— Exercise requirements —
For every line in the entries that contains "linejoin", show the whole line.
^^^^
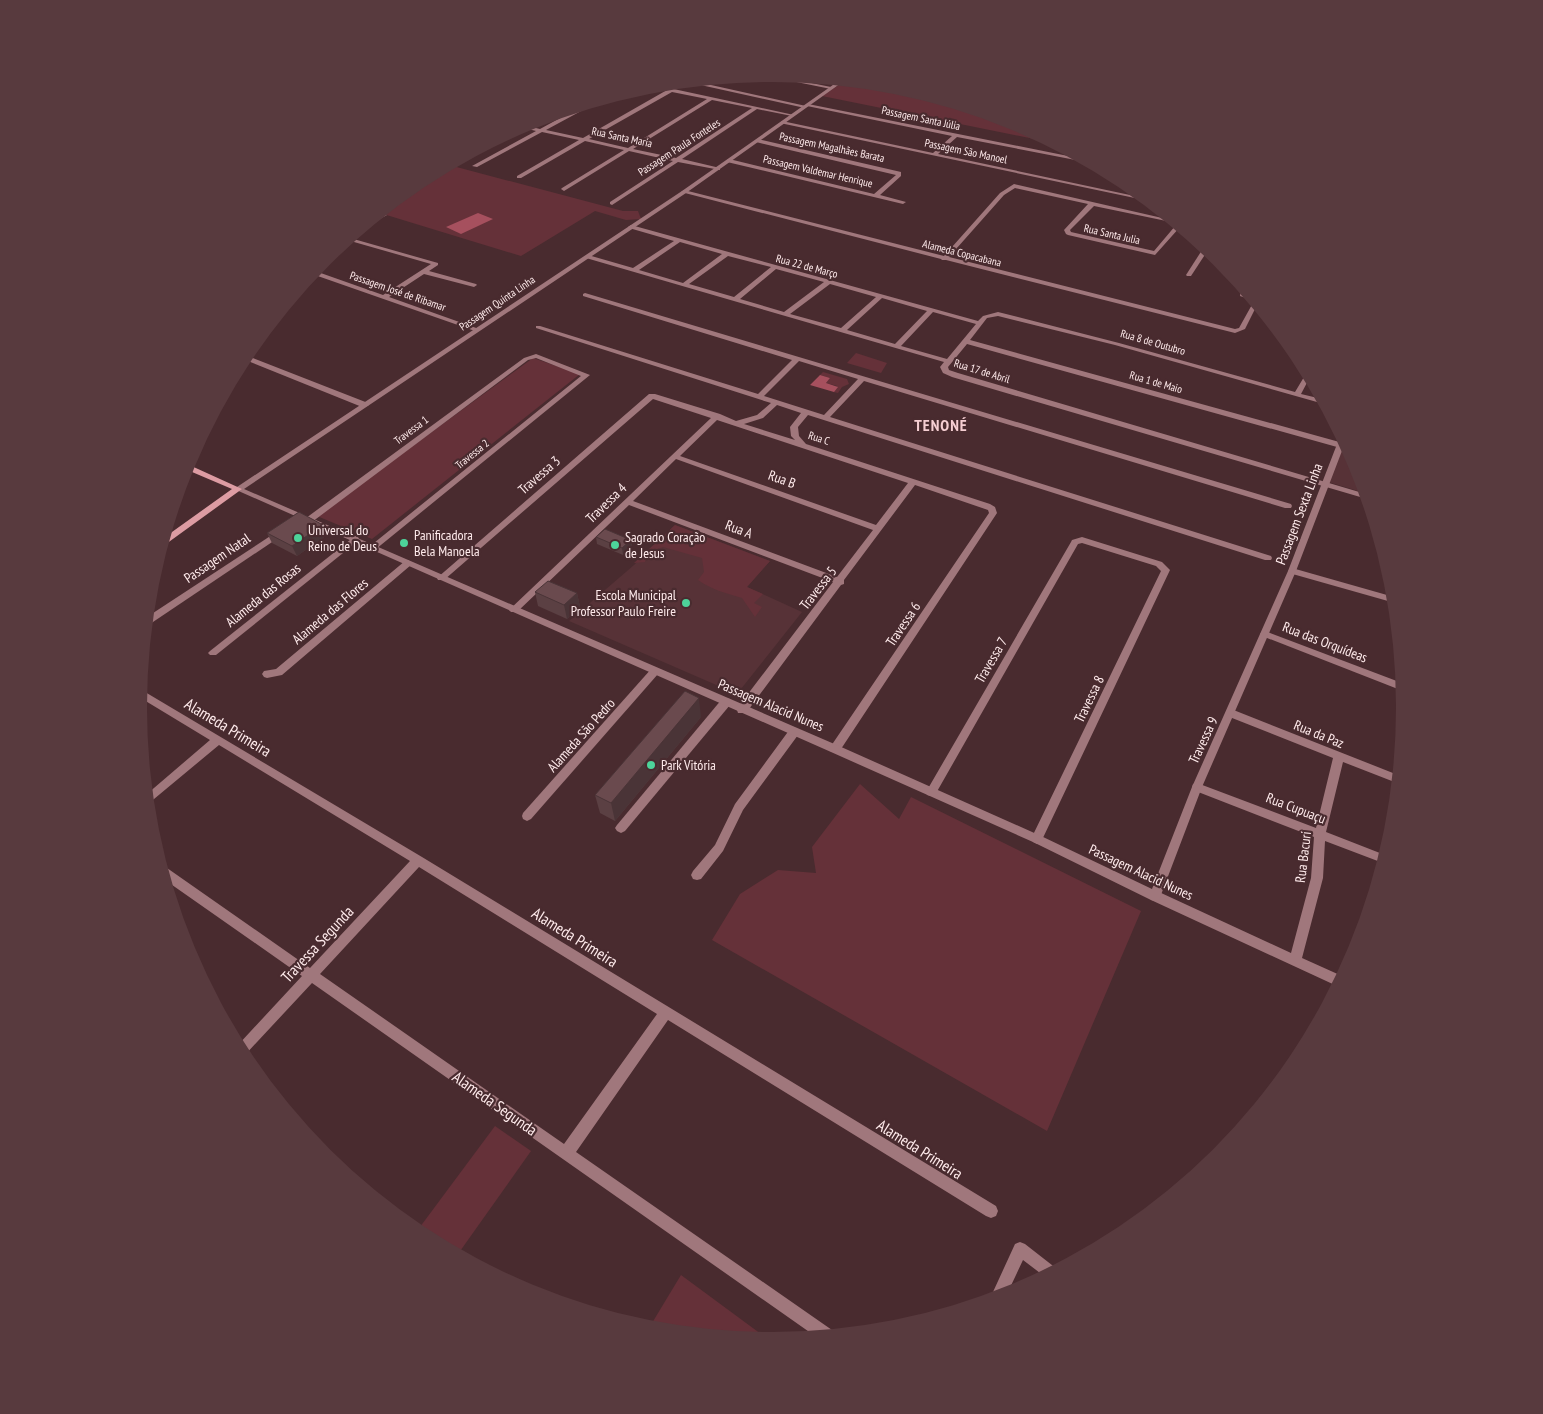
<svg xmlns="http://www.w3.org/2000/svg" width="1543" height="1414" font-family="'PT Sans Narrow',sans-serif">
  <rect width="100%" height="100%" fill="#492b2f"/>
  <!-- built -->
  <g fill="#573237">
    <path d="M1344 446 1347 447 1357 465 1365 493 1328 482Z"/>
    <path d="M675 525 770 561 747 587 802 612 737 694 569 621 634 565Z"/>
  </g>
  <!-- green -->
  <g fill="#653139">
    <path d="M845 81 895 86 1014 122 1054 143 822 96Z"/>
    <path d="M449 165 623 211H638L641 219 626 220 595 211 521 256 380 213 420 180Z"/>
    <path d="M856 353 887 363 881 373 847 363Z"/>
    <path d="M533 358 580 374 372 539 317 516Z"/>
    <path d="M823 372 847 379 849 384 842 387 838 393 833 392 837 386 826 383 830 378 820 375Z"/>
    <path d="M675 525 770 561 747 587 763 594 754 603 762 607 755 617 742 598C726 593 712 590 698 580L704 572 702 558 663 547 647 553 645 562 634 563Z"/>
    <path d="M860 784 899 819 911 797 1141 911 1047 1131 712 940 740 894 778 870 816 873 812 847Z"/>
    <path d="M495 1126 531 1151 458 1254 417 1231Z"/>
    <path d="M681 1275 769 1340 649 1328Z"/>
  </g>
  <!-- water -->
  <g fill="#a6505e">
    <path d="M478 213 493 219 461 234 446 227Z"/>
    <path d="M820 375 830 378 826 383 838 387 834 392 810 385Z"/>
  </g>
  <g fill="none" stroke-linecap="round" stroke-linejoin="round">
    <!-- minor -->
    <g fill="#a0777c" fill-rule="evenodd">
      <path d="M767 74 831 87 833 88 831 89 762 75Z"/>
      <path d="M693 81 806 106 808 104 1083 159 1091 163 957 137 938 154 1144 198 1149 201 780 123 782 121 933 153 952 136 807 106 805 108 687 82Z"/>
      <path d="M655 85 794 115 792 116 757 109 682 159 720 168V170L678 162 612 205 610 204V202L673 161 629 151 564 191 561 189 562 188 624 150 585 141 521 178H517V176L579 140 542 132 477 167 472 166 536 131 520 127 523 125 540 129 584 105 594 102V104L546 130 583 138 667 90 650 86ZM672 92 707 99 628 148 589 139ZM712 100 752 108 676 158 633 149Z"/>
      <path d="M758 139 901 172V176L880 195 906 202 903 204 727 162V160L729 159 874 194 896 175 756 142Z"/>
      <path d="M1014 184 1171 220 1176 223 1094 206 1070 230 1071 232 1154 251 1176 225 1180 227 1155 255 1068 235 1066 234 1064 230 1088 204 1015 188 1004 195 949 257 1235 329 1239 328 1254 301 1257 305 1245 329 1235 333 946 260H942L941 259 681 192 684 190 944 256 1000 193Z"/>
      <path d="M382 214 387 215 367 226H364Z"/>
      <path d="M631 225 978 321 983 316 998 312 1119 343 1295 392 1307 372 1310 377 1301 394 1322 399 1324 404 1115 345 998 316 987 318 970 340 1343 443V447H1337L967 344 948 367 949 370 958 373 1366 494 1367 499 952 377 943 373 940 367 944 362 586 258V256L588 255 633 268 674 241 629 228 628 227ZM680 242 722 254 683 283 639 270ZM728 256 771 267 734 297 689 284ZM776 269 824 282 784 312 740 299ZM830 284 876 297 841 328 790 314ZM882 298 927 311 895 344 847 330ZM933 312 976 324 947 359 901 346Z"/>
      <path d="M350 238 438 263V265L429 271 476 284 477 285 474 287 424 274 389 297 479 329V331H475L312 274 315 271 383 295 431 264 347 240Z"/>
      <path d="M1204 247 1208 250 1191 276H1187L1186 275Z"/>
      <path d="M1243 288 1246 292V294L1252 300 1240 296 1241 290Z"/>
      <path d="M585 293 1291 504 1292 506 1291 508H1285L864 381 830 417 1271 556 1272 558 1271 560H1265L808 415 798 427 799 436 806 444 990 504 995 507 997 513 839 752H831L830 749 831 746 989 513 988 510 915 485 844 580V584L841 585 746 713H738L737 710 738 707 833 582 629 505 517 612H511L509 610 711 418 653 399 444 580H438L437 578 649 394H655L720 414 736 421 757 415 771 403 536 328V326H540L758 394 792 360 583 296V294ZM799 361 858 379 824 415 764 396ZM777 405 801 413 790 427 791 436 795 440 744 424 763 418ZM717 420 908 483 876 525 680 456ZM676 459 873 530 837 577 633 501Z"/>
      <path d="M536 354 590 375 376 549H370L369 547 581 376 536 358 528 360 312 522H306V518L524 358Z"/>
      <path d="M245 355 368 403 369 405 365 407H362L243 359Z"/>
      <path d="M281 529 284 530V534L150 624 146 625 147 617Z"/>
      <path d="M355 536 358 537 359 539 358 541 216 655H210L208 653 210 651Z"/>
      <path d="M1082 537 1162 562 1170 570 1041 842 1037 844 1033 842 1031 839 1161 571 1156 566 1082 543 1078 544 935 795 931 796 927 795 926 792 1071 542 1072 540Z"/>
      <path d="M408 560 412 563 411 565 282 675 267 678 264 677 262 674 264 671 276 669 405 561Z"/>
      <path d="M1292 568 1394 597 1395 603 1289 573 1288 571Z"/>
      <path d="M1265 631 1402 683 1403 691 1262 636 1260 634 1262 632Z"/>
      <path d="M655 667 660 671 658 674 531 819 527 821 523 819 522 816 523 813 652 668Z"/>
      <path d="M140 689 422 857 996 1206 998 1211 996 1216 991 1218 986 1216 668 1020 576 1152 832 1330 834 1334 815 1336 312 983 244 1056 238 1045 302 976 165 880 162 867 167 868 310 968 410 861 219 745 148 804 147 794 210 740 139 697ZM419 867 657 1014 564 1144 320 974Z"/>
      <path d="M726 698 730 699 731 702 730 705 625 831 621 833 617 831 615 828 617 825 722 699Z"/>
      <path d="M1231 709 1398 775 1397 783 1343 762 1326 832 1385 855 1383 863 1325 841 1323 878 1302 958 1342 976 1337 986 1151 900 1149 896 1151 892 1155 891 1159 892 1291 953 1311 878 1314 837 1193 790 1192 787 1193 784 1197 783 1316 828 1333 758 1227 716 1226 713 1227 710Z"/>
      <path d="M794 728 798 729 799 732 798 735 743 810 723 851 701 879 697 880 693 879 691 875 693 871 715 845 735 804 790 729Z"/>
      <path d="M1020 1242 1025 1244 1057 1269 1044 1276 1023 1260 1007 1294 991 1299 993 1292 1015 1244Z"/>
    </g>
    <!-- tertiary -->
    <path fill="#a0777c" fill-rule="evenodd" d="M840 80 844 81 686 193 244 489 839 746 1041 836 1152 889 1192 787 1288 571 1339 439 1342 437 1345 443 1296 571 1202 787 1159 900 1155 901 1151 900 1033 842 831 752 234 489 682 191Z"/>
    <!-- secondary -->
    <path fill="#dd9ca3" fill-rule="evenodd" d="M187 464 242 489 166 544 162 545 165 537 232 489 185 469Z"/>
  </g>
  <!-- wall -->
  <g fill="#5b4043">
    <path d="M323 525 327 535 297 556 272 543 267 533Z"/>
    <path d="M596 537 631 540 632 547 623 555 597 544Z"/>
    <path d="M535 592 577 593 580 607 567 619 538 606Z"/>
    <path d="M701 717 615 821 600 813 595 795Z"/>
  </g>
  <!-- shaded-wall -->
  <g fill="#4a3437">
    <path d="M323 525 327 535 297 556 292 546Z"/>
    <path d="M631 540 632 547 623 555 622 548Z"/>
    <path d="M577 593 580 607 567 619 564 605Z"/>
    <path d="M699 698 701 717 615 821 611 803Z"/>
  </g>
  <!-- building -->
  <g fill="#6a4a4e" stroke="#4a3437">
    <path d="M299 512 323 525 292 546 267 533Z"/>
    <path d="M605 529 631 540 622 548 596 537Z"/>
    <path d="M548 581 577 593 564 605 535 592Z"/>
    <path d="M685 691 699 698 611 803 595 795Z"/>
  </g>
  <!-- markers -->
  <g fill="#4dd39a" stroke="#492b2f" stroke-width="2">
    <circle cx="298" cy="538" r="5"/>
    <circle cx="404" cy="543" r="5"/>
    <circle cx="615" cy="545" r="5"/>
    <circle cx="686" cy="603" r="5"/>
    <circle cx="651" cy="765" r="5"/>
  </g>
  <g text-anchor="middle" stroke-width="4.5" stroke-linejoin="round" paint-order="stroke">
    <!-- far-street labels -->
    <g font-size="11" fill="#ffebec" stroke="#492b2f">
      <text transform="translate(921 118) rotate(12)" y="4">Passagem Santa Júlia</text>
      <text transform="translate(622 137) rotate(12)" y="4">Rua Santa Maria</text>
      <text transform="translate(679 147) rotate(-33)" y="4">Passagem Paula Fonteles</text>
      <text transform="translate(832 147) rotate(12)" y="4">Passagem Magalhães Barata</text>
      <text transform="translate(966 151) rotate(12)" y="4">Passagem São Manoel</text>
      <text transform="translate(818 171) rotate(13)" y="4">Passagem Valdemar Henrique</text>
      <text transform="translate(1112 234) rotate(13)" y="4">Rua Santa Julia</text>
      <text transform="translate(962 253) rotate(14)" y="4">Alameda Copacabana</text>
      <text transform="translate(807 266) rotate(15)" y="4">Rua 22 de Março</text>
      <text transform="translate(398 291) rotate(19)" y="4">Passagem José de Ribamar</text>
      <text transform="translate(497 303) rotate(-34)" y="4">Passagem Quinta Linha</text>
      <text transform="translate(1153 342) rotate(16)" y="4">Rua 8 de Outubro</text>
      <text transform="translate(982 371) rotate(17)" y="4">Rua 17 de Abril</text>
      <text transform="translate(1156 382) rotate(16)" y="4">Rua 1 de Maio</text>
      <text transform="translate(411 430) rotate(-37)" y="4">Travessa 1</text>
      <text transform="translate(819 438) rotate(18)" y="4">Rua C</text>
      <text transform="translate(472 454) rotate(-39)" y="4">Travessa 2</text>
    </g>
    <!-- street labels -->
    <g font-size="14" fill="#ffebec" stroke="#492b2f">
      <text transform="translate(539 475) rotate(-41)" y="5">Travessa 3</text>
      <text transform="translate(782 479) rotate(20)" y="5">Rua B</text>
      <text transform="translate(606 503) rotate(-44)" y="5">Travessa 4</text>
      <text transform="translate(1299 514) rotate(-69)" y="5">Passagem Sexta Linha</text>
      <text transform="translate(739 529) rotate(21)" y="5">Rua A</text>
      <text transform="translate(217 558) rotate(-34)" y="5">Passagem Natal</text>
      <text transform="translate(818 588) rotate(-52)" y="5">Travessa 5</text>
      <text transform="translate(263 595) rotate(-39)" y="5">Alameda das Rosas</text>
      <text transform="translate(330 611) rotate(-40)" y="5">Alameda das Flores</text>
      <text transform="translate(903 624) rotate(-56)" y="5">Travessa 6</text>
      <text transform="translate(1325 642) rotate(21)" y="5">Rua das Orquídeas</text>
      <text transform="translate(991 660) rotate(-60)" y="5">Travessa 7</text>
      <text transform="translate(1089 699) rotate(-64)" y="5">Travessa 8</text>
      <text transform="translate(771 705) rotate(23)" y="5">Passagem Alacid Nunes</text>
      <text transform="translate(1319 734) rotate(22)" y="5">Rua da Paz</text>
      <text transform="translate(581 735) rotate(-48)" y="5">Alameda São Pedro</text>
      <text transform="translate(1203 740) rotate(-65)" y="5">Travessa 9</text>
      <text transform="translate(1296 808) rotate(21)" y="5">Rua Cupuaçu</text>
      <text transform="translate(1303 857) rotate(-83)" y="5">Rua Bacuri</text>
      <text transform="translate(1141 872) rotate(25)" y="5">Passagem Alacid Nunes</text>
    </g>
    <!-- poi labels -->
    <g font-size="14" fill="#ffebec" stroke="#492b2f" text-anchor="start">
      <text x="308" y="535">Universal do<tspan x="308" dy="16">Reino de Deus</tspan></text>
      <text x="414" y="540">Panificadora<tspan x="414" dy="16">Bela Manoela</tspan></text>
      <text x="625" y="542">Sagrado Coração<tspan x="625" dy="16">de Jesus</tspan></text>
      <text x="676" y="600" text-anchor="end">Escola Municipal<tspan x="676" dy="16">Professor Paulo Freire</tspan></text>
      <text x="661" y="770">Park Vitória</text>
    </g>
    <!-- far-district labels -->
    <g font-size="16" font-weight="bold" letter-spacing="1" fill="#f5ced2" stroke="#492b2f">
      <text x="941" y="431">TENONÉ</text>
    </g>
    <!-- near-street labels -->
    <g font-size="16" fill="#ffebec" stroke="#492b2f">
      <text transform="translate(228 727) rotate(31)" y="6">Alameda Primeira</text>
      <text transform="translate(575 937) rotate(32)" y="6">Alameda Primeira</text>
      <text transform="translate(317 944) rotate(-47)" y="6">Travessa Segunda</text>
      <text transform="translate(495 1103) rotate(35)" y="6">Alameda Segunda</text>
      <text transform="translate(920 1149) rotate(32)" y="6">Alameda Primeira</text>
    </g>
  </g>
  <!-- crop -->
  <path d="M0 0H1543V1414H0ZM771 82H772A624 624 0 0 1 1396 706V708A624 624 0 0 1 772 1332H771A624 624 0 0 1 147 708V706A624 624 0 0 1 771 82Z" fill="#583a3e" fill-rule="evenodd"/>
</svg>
^^^^
— Answer for this exercise —
  <g fill="none" stroke-linecap="round" stroke-linejoin="round">
  <g text-anchor="middle" stroke-width="4.5" stroke-linejoin="round" paint-order="stroke">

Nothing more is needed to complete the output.